:: Task instructions ::
Put the material, from its first line through the line containing "Enter your email", into a numbered list, one line per item, leaving out any blank lines.
·····
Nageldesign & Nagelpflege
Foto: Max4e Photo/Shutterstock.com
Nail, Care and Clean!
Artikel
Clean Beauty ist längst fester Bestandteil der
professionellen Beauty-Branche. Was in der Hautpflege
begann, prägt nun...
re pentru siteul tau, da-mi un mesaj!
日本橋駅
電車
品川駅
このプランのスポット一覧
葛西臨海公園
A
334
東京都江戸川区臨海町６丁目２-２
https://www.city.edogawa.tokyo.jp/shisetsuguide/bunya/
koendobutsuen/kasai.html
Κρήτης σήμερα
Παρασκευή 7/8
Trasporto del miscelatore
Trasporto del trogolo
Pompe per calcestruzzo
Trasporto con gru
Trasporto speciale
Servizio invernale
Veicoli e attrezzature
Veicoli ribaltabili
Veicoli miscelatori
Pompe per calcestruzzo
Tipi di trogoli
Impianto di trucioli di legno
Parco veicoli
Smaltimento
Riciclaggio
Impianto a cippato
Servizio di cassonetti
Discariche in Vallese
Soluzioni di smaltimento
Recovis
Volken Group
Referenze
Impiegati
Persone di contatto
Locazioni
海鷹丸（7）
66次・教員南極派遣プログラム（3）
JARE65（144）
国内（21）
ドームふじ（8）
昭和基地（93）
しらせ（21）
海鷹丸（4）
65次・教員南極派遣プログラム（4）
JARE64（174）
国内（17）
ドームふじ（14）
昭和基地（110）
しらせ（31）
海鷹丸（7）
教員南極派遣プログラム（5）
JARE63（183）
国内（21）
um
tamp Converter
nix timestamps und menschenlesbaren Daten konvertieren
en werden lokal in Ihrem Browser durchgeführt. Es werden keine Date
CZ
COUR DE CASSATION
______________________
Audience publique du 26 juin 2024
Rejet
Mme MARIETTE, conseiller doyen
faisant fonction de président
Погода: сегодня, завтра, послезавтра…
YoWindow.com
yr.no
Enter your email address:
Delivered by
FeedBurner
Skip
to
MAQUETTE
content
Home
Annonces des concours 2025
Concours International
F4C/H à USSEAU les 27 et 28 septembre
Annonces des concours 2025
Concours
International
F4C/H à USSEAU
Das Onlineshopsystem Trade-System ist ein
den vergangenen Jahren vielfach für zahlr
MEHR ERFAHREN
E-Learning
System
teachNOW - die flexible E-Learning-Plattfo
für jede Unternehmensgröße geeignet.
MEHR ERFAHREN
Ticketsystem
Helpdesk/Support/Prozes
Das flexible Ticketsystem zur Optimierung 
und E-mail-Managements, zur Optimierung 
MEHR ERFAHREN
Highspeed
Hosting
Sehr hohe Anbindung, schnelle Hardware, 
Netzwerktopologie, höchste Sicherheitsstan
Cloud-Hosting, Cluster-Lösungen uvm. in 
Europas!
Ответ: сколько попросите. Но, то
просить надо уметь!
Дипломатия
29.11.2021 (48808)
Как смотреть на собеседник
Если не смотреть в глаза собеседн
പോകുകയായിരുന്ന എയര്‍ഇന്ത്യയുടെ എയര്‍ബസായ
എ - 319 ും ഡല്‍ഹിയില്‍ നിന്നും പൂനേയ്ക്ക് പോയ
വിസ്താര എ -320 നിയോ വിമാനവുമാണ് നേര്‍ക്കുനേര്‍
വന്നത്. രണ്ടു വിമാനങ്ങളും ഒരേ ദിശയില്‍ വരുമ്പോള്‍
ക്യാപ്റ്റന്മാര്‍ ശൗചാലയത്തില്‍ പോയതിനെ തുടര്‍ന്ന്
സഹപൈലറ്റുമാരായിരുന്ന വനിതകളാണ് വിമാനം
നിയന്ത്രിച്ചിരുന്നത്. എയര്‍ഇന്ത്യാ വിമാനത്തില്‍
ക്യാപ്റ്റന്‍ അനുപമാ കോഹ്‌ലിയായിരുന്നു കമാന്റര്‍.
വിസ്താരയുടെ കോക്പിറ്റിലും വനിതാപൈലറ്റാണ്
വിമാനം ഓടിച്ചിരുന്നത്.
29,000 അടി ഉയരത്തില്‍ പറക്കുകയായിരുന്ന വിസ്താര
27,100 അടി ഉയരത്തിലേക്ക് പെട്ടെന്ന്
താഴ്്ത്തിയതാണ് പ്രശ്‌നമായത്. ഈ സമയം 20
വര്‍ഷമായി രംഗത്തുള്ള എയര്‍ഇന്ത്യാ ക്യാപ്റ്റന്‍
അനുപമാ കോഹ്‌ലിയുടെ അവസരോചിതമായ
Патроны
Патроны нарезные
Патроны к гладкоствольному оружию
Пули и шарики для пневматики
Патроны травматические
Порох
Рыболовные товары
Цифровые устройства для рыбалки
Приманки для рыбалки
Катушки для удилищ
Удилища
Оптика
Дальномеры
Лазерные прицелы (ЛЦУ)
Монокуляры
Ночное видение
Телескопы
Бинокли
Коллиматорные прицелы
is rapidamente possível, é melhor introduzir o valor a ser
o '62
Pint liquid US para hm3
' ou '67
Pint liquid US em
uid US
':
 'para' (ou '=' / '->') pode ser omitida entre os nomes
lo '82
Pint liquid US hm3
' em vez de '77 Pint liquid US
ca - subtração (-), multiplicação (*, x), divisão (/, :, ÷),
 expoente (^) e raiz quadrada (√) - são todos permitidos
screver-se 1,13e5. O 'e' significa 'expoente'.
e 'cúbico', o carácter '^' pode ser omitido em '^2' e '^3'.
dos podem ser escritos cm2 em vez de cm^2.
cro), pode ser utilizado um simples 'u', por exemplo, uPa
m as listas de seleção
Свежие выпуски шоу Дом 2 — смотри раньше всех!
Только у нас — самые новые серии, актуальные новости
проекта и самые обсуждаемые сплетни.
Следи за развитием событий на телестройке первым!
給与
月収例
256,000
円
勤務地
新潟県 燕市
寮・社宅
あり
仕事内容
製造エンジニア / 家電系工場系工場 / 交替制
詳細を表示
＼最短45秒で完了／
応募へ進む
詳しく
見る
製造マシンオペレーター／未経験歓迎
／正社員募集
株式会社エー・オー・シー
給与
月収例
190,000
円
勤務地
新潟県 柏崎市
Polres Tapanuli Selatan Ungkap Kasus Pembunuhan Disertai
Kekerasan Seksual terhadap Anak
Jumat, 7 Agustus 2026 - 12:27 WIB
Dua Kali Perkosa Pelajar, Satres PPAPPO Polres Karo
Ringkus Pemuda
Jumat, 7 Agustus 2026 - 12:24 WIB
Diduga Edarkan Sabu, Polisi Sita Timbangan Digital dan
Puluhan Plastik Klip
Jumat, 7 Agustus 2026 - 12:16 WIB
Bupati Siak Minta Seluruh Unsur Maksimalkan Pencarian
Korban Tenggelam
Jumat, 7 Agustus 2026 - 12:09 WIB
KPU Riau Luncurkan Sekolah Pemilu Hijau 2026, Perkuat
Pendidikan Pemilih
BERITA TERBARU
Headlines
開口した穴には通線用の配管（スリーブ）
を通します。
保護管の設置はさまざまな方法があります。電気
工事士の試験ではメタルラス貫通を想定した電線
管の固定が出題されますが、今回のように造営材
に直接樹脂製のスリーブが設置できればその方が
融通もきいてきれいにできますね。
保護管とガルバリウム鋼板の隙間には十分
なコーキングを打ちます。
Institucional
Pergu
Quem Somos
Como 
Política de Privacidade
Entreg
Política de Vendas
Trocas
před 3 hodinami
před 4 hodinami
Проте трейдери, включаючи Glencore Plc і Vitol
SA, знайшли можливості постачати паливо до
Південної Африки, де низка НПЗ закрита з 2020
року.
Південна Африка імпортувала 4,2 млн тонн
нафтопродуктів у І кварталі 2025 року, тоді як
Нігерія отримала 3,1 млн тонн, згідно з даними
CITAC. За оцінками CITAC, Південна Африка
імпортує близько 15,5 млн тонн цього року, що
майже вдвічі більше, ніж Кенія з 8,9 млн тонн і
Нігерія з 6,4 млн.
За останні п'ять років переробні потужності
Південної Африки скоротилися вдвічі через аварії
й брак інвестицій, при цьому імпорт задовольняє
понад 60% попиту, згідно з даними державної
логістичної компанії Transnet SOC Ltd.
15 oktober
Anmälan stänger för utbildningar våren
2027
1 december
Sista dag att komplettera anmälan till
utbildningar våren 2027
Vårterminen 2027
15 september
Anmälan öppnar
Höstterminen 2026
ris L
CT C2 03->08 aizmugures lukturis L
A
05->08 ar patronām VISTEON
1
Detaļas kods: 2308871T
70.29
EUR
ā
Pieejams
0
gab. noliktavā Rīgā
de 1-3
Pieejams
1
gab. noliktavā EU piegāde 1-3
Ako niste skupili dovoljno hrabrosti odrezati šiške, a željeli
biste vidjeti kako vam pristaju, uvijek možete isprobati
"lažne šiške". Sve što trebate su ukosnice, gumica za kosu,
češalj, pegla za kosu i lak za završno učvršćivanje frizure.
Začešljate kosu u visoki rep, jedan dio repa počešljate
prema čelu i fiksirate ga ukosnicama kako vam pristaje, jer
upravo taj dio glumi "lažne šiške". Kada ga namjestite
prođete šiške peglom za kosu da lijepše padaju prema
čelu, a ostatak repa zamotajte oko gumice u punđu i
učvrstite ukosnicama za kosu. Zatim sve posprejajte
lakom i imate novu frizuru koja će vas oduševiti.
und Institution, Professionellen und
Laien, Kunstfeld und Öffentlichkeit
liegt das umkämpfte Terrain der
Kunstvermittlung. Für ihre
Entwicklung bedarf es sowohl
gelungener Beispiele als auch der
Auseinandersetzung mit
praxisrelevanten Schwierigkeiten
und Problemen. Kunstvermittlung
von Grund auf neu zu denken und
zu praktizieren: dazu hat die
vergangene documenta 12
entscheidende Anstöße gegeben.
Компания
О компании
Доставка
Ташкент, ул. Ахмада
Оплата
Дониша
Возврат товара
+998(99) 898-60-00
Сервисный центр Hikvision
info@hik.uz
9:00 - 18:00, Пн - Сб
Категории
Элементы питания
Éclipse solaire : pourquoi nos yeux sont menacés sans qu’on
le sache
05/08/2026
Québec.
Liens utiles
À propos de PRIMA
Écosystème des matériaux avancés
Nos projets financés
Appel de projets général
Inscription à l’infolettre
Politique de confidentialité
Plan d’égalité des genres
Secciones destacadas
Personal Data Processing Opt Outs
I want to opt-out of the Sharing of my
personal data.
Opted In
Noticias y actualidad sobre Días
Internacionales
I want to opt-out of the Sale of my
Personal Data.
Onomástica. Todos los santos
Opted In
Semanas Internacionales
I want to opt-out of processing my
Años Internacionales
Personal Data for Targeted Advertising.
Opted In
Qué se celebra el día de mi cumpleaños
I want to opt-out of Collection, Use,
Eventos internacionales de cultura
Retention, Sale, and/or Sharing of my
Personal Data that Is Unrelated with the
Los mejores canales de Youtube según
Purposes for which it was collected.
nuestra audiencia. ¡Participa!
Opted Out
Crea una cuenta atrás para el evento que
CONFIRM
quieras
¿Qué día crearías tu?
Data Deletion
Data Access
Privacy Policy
·····
:: Exercise result ::
1. Nageldesign & Nagelpflege
2. Foto: Max4e Photo/Shutterstock.com
3. Nail, Care and Clean!
4. Artikel
5. Clean Beauty ist längst fester Bestandteil der
6. professionellen Beauty-Branche. Was in der Hautpflege
7. begann, prägt nun...
8. re pentru siteul tau, da-mi un mesaj!
9. 日本橋駅
10. 電車
11. 品川駅
12. このプランのスポット一覧
13. 葛西臨海公園
14. A
15. 334
16. 東京都江戸川区臨海町６丁目２-２
17. https://www.city.edogawa.tokyo.jp/shisetsuguide/bunya/
18. koendobutsuen/kasai.html
19. Κρήτης σήμερα
20. Παρασκευή 7/8
21. Trasporto del miscelatore
22. Trasporto del trogolo
23. Pompe per calcestruzzo
24. Trasporto con gru
25. Trasporto speciale
26. Servizio invernale
27. Veicoli e attrezzature
28. Veicoli ribaltabili
29. Veicoli miscelatori
30. Pompe per calcestruzzo
31. Tipi di trogoli
32. Impianto di trucioli di legno
33. Parco veicoli
34. Smaltimento
35. Riciclaggio
36. Impianto a cippato
37. Servizio di cassonetti
38. Discariche in Vallese
39. Soluzioni di smaltimento
40. Recovis
41. Volken Group
42. Referenze
43. Impiegati
44. Persone di contatto
45. Locazioni
46. 海鷹丸（7）
47. 66次・教員南極派遣プログラム（3）
48. JARE65（144）
49. 国内（21）
50. ドームふじ（8）
51. 昭和基地（93）
52. しらせ（21）
53. 海鷹丸（4）
54. 65次・教員南極派遣プログラム（4）
55. JARE64（174）
56. 国内（17）
57. ドームふじ（14）
58. 昭和基地（110）
59. しらせ（31）
60. 海鷹丸（7）
61. 教員南極派遣プログラム（5）
62. JARE63（183）
63. 国内（21）
64. um
65. tamp Converter
66. nix timestamps und menschenlesbaren Daten konvertieren
67. en werden lokal in Ihrem Browser durchgeführt. Es werden keine Date
68. CZ
69. COUR DE CASSATION
70. ______________________
71. Audience publique du 26 juin 2024
72. Rejet
73. Mme MARIETTE, conseiller doyen
74. faisant fonction de président
75. Погода: сегодня, завтра, послезавтра…
76. YoWindow.com
77. yr.no
78. Enter your email address:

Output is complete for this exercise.